> Source data:
▽
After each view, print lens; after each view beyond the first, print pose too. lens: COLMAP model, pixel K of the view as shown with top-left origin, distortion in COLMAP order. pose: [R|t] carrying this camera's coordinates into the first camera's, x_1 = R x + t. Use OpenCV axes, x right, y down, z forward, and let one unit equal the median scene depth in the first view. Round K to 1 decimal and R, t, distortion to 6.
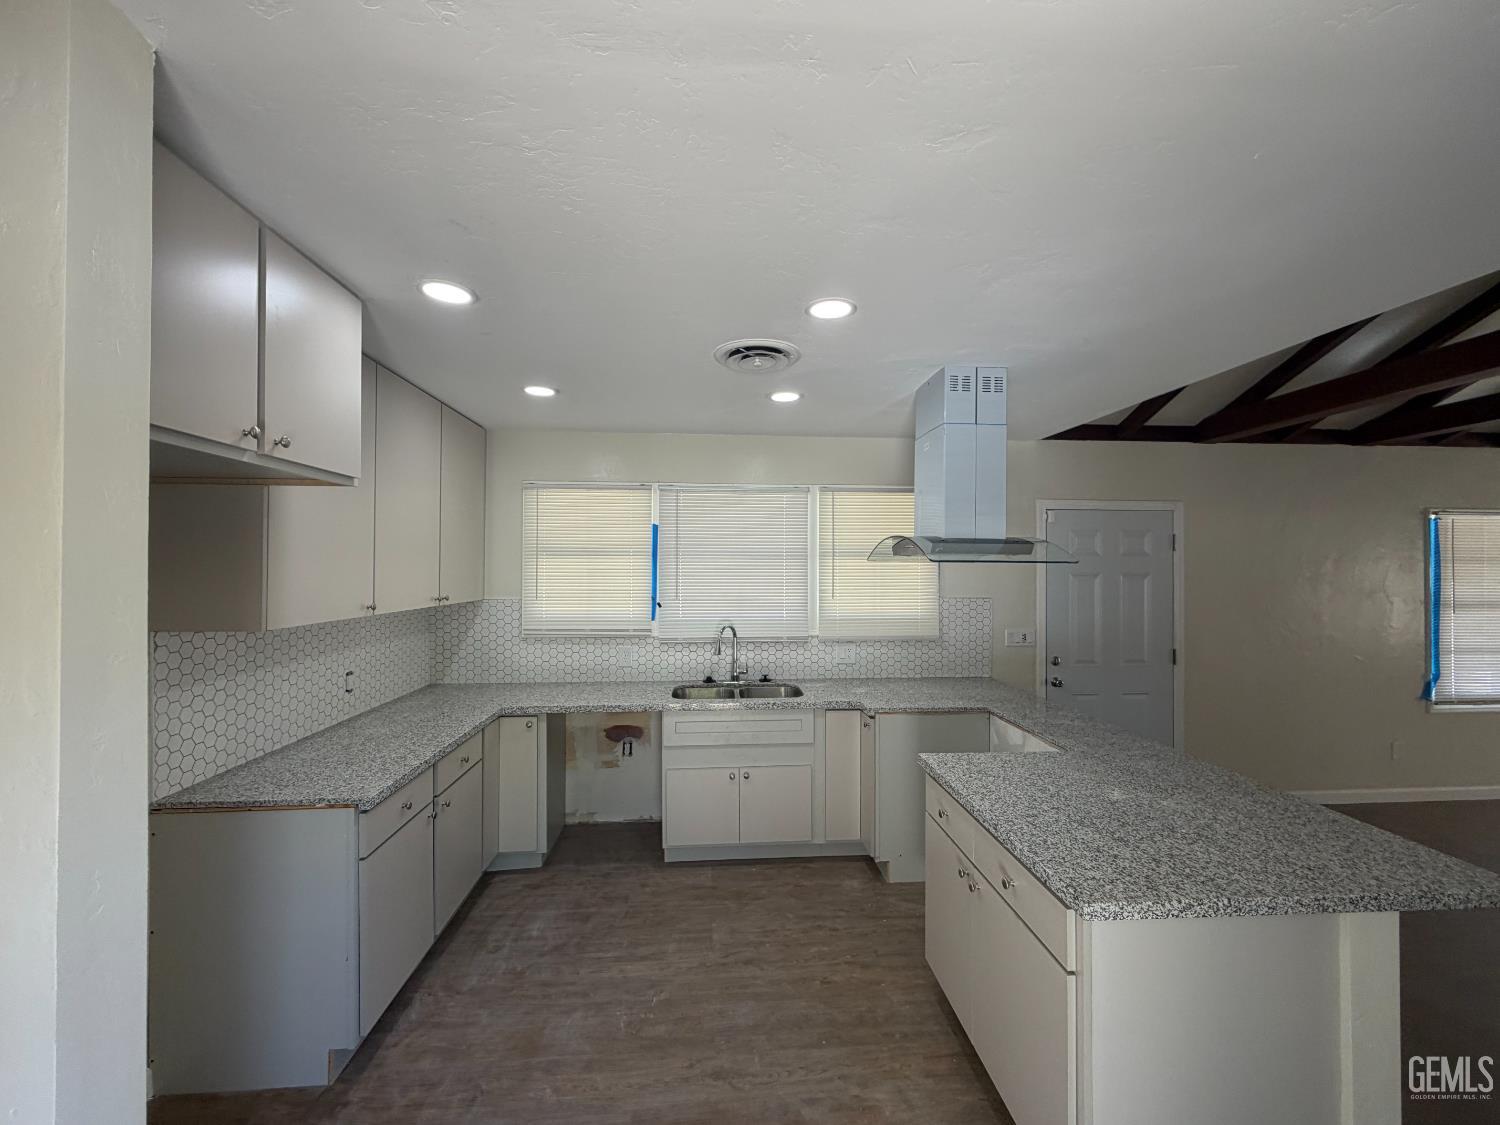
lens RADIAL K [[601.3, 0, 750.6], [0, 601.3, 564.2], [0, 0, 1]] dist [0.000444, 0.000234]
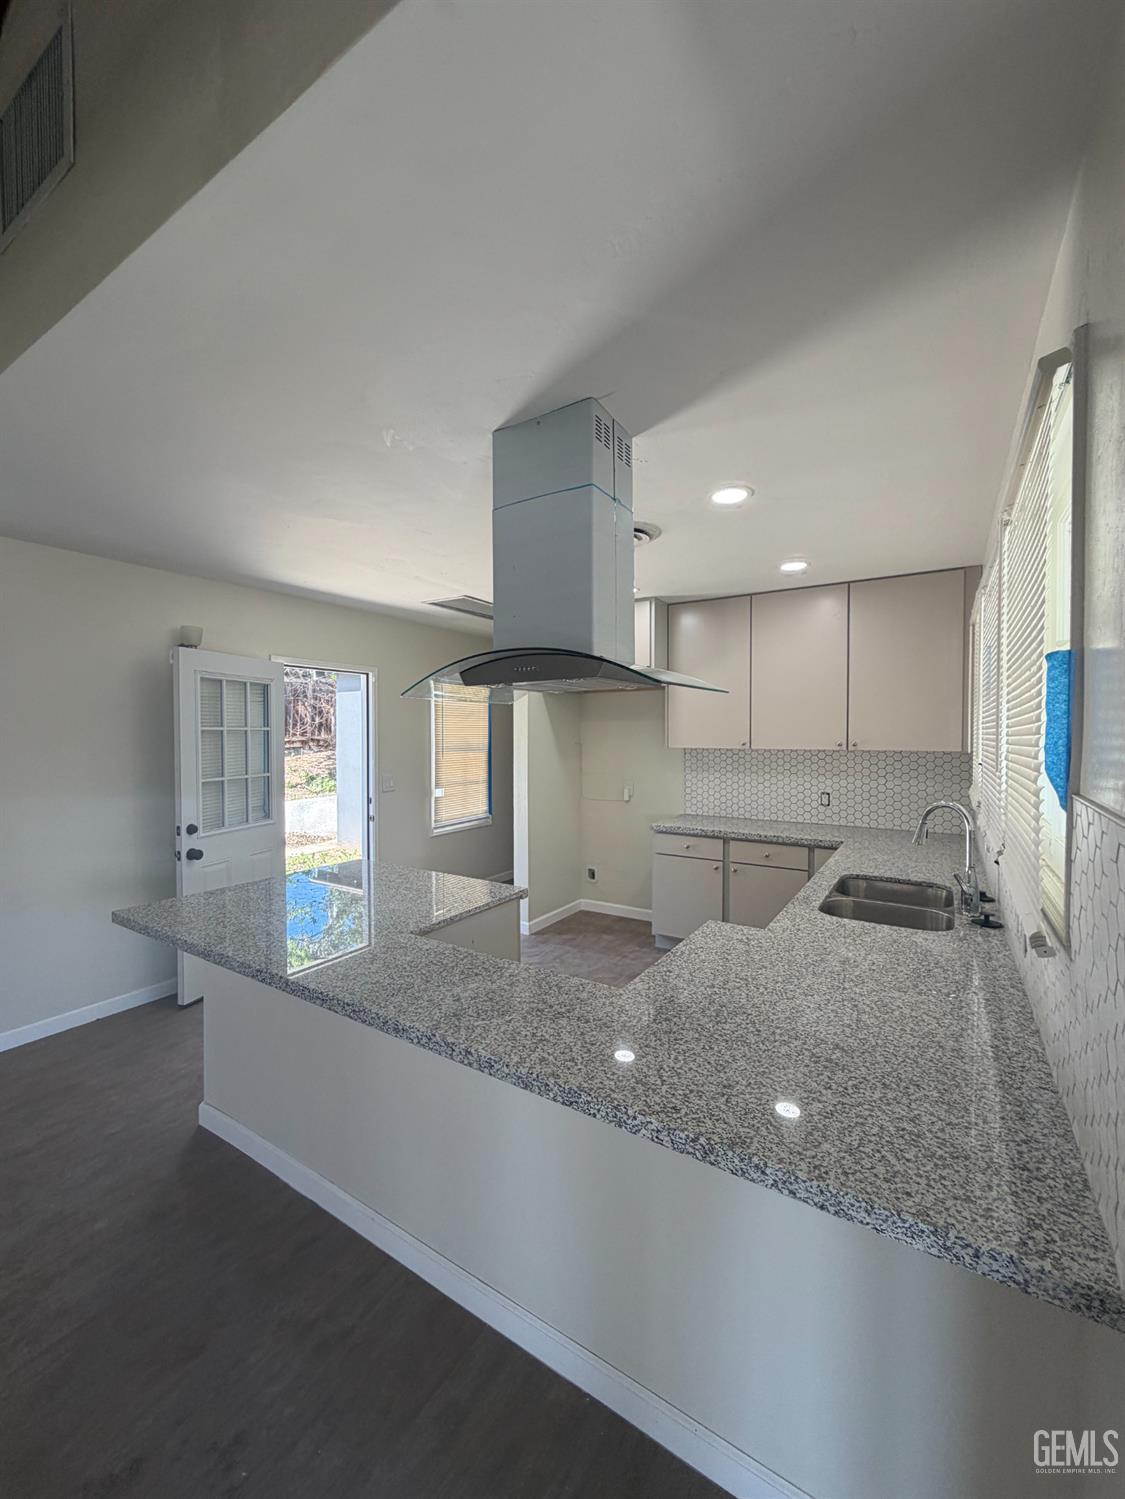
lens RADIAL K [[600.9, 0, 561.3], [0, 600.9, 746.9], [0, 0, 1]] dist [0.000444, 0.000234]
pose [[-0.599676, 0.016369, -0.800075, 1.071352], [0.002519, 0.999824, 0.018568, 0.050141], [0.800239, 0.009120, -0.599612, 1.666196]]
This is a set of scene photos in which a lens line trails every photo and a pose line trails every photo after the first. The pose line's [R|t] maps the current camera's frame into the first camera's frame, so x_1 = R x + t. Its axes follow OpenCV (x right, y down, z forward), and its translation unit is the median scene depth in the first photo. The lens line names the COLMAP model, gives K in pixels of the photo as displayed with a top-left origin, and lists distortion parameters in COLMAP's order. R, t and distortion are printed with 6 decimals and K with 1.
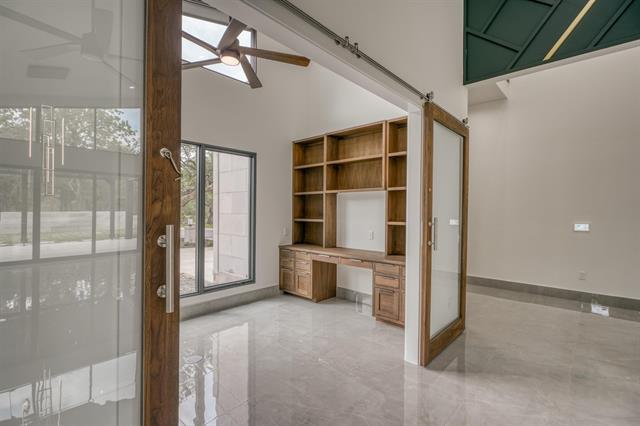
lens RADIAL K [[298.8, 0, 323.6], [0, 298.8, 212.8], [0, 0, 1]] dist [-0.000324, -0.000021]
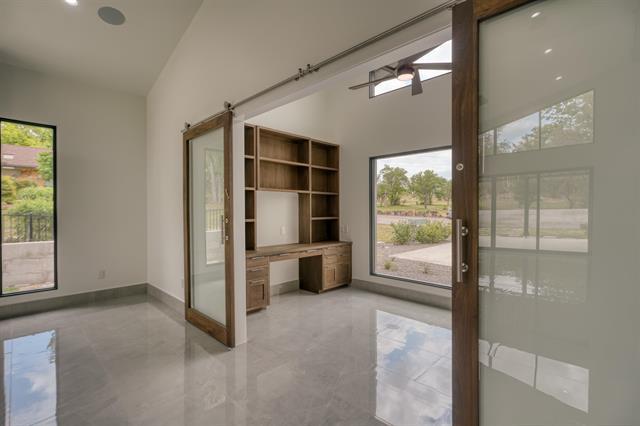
△
> What is required: Rewrite all the items above as one numbered list, one line per entry. Skip any blank lines, and leave the pictures out.

> Result of the exercise:
1. After each view, print lens; after each view beyond the first, print pose too. lens: COLMAP model, pixel K of the view as shown with top-left origin, distortion in COLMAP order. pose: [R|t] carrying this camera's coordinates into the first camera's, x_1 = R x + t. Use OpenCV axes, x right, y down, z forward, and let one unit equal the median scene depth in the first view. Round K to 1 decimal and R, t, distortion to 6.
2. lens RADIAL K [[601.3, 0, 750.6], [0, 601.3, 564.2], [0, 0, 1]] dist [0.000444, 0.000234]
3. lens RADIAL K [[600.9, 0, 561.3], [0, 600.9, 746.9], [0, 0, 1]] dist [0.000444, 0.000234]
4. pose [[-0.599676, 0.016369, -0.800075, 1.071352], [0.002519, 0.999824, 0.018568, 0.050141], [0.800239, 0.009120, -0.599612, 1.666196]]
5. This is a set of scene photos in which a lens line trails every photo and a pose line trails every photo after the first. The pose line's [R|t] maps the current camera's frame into the first camera's frame, so x_1 = R x + t. Its axes follow OpenCV (x right, y down, z forward), and its translation unit is the median scene depth in the first photo. The lens line names the COLMAP model, gives K in pixels of the photo as displayed with a top-left origin, and lists distortion parameters in COLMAP's order. R, t and distortion are printed with 6 decimals and K with 1.
6. lens RADIAL K [[298.8, 0, 323.6], [0, 298.8, 212.8], [0, 0, 1]] dist [-0.000324, -0.000021]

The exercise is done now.